Il diametro di queste eliche varia in tutta la struttura e la disposizione di queste varie sezioni si replica negli altri cristalli, mostrando lo stesso comportamento di quello che si potrebbe definire una sorta di code genetico.
Queste strutture sembrano persino in grado di evolversi. Le formazioni diventano più robuste nel tempo e le strutture più deboli scompaiono.
I ricercatori vogliono verificare se le polveri in un ambiente non simulato, come ad esempio quelli negli anelli di Saturno, possa avere gli stessi comportamenti.

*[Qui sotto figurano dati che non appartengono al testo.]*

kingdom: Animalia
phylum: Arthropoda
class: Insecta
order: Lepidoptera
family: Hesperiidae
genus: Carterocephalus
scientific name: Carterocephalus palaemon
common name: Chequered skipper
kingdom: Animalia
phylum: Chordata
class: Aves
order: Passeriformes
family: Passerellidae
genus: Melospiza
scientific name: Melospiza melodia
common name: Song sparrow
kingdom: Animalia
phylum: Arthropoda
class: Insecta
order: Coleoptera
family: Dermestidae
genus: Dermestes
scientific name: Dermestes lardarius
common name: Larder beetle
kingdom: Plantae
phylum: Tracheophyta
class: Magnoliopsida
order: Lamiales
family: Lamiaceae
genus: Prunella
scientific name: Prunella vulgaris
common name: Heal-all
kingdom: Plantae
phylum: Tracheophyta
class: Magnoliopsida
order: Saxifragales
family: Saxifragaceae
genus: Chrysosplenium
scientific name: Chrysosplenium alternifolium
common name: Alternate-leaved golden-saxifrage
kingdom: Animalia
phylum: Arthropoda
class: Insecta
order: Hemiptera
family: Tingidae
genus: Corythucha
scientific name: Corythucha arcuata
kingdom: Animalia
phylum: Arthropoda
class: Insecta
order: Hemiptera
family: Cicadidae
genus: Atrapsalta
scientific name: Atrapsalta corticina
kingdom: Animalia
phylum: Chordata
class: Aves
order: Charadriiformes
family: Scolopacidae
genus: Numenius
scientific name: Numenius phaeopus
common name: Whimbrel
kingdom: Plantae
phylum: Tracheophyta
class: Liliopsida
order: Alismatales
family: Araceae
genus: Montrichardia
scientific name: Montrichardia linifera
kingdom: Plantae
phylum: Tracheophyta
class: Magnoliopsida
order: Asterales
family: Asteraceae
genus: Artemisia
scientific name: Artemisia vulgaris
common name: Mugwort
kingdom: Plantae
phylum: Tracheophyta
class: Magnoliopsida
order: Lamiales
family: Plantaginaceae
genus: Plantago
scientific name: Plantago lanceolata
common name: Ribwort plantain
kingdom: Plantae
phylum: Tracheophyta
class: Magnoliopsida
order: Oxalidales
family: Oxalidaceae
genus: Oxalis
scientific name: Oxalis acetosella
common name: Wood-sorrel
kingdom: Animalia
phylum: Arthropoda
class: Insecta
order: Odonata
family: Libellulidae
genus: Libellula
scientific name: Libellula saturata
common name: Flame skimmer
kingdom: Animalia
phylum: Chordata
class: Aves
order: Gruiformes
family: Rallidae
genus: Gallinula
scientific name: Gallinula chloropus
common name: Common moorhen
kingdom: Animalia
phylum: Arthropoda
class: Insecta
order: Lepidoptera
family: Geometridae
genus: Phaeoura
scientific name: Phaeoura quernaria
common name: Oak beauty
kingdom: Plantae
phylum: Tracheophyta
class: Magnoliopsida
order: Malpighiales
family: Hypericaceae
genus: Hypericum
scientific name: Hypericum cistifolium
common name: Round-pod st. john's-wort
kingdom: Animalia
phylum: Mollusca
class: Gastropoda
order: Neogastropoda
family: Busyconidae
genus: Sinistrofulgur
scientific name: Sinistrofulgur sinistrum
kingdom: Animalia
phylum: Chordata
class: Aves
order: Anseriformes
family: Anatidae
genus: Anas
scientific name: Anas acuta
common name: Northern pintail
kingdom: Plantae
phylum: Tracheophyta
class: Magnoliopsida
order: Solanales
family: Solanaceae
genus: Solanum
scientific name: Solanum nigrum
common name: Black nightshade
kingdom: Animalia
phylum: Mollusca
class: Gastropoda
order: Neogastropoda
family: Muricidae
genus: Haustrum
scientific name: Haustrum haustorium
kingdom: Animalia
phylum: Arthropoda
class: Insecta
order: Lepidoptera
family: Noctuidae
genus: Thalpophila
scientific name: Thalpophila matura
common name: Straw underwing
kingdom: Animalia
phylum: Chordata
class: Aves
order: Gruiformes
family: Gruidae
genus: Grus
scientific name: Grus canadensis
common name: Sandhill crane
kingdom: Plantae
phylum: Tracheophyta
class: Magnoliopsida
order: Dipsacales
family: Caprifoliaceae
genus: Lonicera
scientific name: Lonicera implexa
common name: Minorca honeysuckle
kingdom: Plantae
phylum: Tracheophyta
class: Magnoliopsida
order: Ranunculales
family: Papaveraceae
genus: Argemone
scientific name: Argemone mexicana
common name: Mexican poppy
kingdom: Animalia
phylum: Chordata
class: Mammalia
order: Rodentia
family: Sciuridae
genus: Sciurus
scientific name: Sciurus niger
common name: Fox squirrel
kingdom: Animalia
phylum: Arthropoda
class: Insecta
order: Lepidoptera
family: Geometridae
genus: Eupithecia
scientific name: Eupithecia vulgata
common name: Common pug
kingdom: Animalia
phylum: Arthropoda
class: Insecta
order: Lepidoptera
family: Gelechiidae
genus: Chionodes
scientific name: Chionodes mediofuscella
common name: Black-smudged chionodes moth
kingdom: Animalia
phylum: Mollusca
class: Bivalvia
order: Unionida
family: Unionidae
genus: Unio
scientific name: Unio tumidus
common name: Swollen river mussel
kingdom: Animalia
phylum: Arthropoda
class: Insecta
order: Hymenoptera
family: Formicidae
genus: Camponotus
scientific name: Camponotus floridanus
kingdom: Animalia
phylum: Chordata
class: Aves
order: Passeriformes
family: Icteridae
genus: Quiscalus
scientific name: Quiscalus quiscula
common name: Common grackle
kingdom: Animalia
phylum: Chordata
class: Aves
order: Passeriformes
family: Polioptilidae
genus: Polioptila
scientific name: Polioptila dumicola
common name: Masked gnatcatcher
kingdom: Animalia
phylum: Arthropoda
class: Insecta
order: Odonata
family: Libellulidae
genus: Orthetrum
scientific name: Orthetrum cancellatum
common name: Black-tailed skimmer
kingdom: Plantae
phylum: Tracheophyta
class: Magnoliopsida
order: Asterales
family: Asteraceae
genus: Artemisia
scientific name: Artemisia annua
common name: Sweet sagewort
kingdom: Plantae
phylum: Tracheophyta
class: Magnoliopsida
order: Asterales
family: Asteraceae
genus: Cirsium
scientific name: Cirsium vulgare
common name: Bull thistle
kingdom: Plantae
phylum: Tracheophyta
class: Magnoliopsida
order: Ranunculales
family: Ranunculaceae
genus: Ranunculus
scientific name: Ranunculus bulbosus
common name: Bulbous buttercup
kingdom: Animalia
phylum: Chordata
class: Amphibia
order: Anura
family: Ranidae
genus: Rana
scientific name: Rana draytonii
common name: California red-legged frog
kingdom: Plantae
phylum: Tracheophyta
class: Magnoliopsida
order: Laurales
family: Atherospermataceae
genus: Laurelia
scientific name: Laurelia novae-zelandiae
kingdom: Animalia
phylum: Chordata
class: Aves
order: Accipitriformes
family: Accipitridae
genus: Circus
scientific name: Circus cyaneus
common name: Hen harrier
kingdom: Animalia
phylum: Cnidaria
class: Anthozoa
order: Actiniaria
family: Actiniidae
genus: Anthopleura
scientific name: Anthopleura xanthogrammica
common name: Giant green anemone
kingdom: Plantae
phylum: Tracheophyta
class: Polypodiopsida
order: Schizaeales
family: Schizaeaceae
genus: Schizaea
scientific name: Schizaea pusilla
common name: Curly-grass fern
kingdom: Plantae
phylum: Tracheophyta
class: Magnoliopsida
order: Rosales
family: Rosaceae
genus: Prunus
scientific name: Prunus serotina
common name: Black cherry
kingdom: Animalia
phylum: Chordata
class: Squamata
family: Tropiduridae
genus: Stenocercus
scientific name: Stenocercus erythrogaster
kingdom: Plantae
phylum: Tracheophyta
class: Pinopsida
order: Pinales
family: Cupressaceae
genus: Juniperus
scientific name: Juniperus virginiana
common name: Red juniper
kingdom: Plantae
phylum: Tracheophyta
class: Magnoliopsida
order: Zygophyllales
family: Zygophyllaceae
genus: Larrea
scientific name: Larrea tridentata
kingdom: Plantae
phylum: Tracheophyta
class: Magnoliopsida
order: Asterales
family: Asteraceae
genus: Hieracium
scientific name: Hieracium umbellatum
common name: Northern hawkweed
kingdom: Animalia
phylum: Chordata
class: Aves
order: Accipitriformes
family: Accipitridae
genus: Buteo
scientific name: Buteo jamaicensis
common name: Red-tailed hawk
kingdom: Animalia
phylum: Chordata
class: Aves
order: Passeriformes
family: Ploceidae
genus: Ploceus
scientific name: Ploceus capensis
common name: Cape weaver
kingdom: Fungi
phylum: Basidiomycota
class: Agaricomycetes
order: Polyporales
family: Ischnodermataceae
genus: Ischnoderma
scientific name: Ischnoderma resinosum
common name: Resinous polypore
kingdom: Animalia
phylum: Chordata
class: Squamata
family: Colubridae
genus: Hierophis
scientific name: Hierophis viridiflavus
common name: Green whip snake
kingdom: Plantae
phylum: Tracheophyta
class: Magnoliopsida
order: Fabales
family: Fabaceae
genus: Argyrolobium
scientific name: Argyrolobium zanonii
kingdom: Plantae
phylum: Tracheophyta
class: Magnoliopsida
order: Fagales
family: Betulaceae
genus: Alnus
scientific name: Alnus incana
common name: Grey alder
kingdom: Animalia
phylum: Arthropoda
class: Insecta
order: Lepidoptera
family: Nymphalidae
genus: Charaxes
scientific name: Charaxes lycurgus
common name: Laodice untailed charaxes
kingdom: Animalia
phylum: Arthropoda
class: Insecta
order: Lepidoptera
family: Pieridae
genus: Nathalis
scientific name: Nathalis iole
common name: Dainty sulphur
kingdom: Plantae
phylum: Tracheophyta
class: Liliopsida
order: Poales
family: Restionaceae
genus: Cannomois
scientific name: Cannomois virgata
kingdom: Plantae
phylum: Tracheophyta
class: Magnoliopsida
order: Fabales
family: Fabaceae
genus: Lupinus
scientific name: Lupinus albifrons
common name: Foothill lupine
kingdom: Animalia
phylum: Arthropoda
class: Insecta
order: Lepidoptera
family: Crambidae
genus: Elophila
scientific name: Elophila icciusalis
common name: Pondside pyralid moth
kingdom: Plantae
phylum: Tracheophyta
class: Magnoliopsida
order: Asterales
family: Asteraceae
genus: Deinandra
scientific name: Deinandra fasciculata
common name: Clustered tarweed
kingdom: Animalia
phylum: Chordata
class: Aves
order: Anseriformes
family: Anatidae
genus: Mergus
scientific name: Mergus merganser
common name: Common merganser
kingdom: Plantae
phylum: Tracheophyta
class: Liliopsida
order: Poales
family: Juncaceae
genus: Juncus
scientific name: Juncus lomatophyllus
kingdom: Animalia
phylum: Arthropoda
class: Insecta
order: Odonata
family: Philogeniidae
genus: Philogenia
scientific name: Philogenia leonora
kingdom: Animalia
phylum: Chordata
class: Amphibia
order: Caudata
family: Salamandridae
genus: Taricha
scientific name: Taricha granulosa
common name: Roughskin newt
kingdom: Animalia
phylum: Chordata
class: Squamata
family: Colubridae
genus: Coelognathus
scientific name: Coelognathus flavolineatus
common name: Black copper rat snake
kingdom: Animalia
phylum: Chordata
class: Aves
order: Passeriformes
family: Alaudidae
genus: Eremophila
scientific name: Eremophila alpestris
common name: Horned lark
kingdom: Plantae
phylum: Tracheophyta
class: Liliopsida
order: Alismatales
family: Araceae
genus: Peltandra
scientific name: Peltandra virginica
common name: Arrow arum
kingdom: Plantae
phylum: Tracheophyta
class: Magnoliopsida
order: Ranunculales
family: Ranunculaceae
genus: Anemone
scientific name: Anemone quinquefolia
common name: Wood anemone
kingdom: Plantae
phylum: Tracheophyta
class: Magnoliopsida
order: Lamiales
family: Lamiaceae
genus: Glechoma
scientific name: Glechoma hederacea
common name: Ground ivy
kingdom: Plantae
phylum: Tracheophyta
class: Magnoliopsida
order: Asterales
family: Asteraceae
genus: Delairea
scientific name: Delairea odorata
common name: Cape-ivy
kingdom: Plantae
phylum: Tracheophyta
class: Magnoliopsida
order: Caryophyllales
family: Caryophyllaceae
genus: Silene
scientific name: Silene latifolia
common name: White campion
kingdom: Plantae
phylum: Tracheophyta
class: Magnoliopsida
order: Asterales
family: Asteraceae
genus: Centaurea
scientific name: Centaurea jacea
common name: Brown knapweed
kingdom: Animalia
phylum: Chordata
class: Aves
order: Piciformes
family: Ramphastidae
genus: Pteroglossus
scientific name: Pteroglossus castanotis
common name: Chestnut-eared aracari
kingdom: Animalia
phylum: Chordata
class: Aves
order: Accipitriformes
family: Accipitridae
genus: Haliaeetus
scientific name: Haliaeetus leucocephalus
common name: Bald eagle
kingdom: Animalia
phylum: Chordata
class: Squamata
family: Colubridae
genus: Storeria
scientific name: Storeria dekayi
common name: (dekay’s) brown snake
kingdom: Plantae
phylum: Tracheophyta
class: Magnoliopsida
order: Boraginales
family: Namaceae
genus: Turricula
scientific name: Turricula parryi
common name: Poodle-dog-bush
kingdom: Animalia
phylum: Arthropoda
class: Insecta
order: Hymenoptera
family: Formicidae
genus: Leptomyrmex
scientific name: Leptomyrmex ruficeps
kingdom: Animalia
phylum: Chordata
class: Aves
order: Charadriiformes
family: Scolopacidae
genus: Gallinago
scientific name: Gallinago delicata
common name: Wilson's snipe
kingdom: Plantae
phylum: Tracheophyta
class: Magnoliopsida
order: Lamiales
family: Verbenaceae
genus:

Ma i cristalli di plasma sono molto fragili e difficili da verificare.  Esse richiedono inoltre un consistente flusso di plasma, per esistere.
Urano con i suoi anelli
Se queste strutture si presentano nelle simulazioni di laboratorio, i ricercatori ritengono che gli organismi di cristallo possano formarsi anche tra gli anelli di Urano e Saturno, che sono costituiti da piccoli granelli di ghiaccio.
Se l’esistenza in natura di queste forme cristalline dovesse essere confermata, non dovremmo anch’esse considerarle una forma di vita? Essa si nutre di plasma, si riproduce, si evolve e muore: non sono gli stessi requisiti che si richiedono ad una forma di vita?
Oppure, come il fuoco, esso nasce, si evolve e si riproduce per poi spegnersi, ma non è vivo?